Exercise =>
Return exactly these lines and no others: the one containing "output a, b, c, d, e, f;" and all that follow it to the end of the listing below.

Supplied entries =>
------------

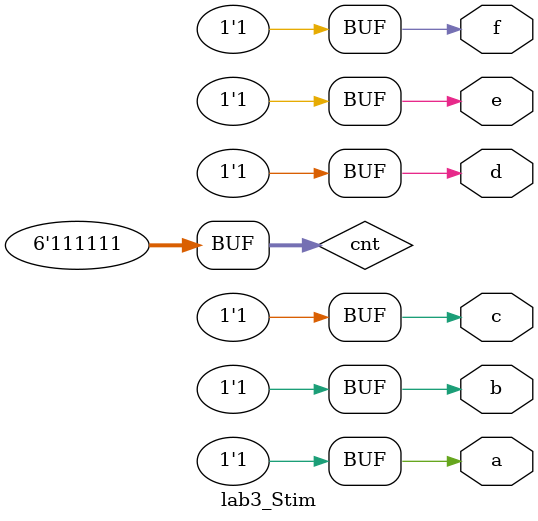
<source format=v>
module lab3_Stim(a, b, c, d, e, f); 

	output a, b, c, d, e, f;

    parameter delay = 100;

    // Used for creating six-input binary test 
    reg [5:0] cnt;

    //initial begin
        //cnt = 0;
        // repeat (64) means do the function 64 times
        // Similar: for(i=0; i < 64; i++) 
		//repeat (64) begin
			//#delay cnt=cnt+1;
        //end
    //end
	
    initial begin
        cnt = 63;
        // repeat (64) means do the function 64 times
        // Similar: for(i=63; i >= 0; i--) 
		repeat (64) begin
			#delay cnt=cnt-1;
        end
    end

    // Automaticaly convert 'cnt' this to binary
    // 0 -> A = '0', B = '0'
    // 1 -> A = '0', B = '1'... and so on. 
    assign {a,b,c,d,e,f} = cnt;

endmodule
</source>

------------

Exercise result =>
	output a, b, c, d, e, f;

    parameter delay = 100;

    // Used for creating six-input binary test 
    reg [5:0] cnt;

    //initial begin
        //cnt = 0;
        // repeat (64) means do the function 64 times
        // Similar: for(i=0; i < 64; i++) 
		//repeat (64) begin
			//#delay cnt=cnt+1;
        //end
    //end
	
    initial begin
        cnt = 63;
        // repeat (64) means do the function 64 times
        // Similar: for(i=63; i >= 0; i--) 
		repeat (64) begin
			#delay cnt=cnt-1;
        end
    end

    // Automaticaly convert 'cnt' this to binary
    // 0 -> A = '0', B = '0'
    // 1 -> A = '0', B = '1'... and so on. 
    assign {a,b,c,d,e,f} = cnt;

endmodule
</source>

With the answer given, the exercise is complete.